## FINM33150 Market Flow and Trading Opportunity
#### Eric Chu

In [259]:
# import libraries
import pandas as pd
import numpy as np
import matplotlib.pyplot as plt
%matplotlib inline
import statsmodels.api as sm
from datetime import timedelta, date
from datetime import datetime
import threading

### Import data
###### Trade data

In [260]:
# Trade data
trades_BTC_USD = pd.read_csv('trades_narrow_BTC-USD_2021.delim.gz', compression ='gzip', sep ='\t')
print('BTC/USD Trades Control Total: %d' % len(trades_BTC_USD))

trades_ETH_BTC = pd.read_csv('trades_narrow_ETH-BTC_2021.delim.gz', compression ='gzip', sep ='\t')
print('ETH/BTC Trades Control Total: %d' % len(trades_ETH_BTC))

trades_ETH_USD = pd.read_csv('trades_narrow_ETH-USD_2021.delim.gz', compression ='gzip', sep ='\t')
print('ETH/USD Trades Control Total: %d' % len(trades_ETH_USD))
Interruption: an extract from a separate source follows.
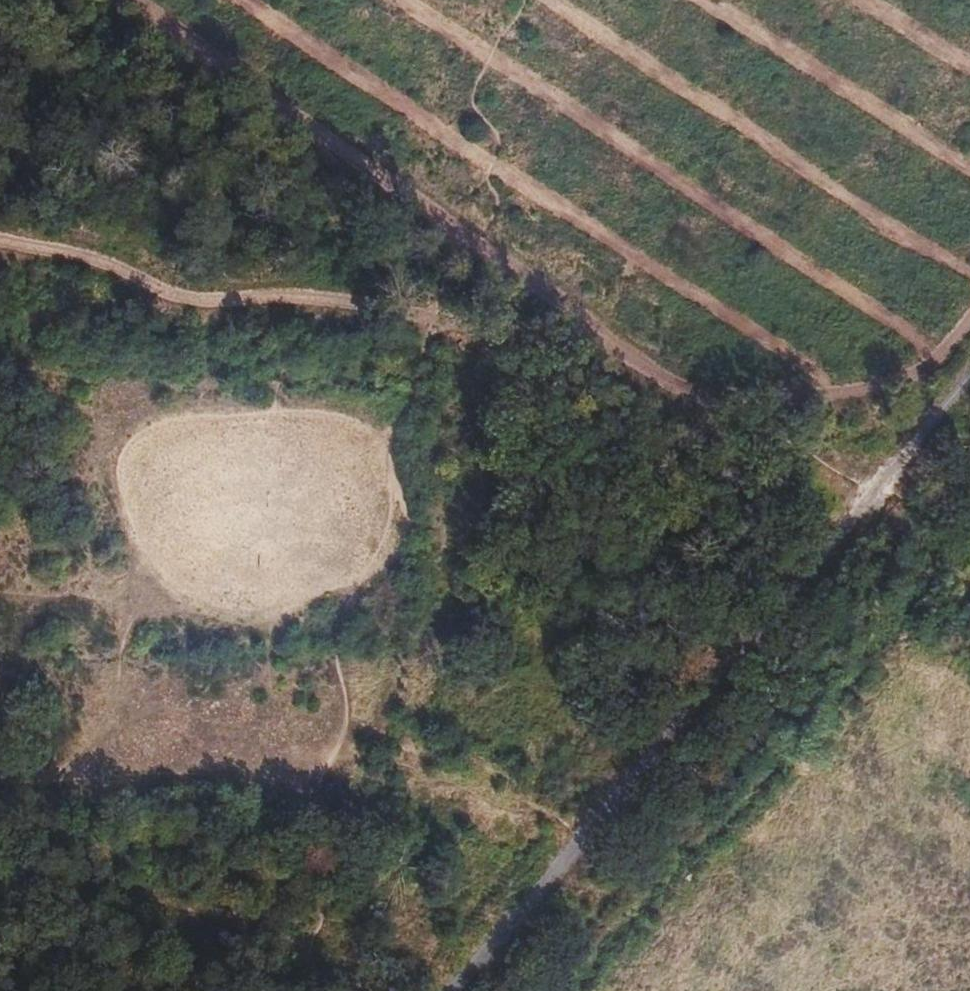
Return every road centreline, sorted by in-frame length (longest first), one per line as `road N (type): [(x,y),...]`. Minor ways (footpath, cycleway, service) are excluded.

BTC/USD Trades Control Total: 6268838
ETH/BTC Trades Control Total: 32744
ETH/USD Trades Control Total: 306798


###### Book Data

In [261]:
# # Book data
# book_BTC_USD = pd.read_csv('book_narrow_BTC-USD_2021.delim.gz', compression ='gzip', sep ='\t')
# print('BTC/USD Book Control Total: %d' % len(book_BTC_USD))

# book_ETH_BTC = pd.read_csv('book_narrow_ETH-BTC_2021.delim.gz', compression ='gzip', sep ='\t')
# print('ETH/BTC Book Control Total: %d' % len(book_ETH_BTC))

# book_ETH_USD = pd.read_csv('book_narrow_ETH-USD_2021.delim.gz', compression ='gzip', sep ='\t')
# print('ETH/USD Book Control Total: %d' % len(book_ETH_USD))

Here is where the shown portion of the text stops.